- _Texte source_
Depuis mai 2023, le directeur général Emmanuel Montini est en congé de maladie. Son contrat doit en principe se prolonger jusqu’en mai 2027. Fanie-Claude Brien assure l’intérim à la direction générale depuis le début d’année 2024.
LE CÉGEP ANALYSE LE RAPPORT
Le conseil d’administration du Cégep de Saint-Hyacinthe a reçu le rapport d’enquête commandé par le ministère de l’Enseignement supérieur et entamera son analyse, nous indique-t-on dans un communiqué de presse. On nous précise qu’aucun porte-parole du Cégep n’accordera d’entrevue.
« Nous traitons cette situation qui s’est déroulée entre 2018 et 2023 avec toute la diligence requise. Il est important de préciser que les pratiques de saine gouvernance ont été améliorées depuis 2024 afin de favoriser le rétablissement d’un climat de travail bienveillant et respectueux. Les allégations contenues dans le rapport ne sont pas conformes aux valeurs du Cégep. Après l’examen approfondi des conclusions et recommandations du rapport, le conseil d’administration du Cégep de Saint- Hyacinthe prendra, si nécessaire, les mesures appropriées pour garantir un environnement de travail respectueux et maintenir la confiance de l’ensemble des employés, des étudiants et des parties prenantes », signe le conseil d’administration.

- _Données fournies_
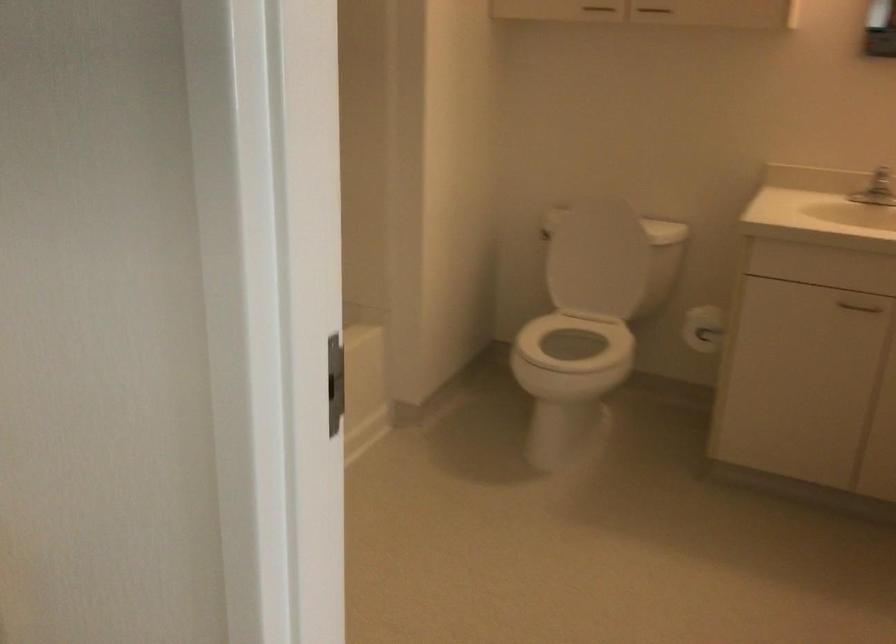
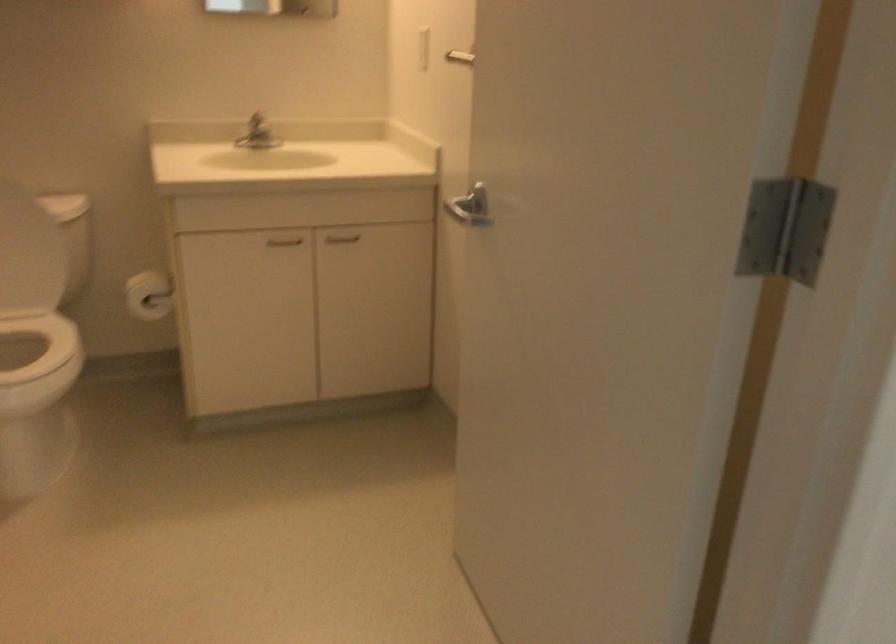
Find the pixel in the second image that matches [696,333] in the first image.

(149, 295)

- _Consigne_
Reproduisez fidèlement le passage du texte source qui commence par « Depuis mai 2023, le » et se poursuit jusqu'à « Cégep n’accordera d’entrevue. ».

- _Résultat de l'exercice_
Depuis mai 2023, le directeur général Emmanuel Montini est en congé de maladie. Son contrat doit en principe se prolonger jusqu’en mai 2027. Fanie-Claude Brien assure l’intérim à la direction générale depuis le début d’année 2024.
LE CÉGEP ANALYSE LE RAPPORT
Le conseil d’administration du Cégep de Saint-Hyacinthe a reçu le rapport d’enquête commandé par le ministère de l’Enseignement supérieur et entamera son analyse, nous indique-t-on dans un communiqué de presse. On nous précise qu’aucun porte-parole du Cégep n’accordera d’entrevue.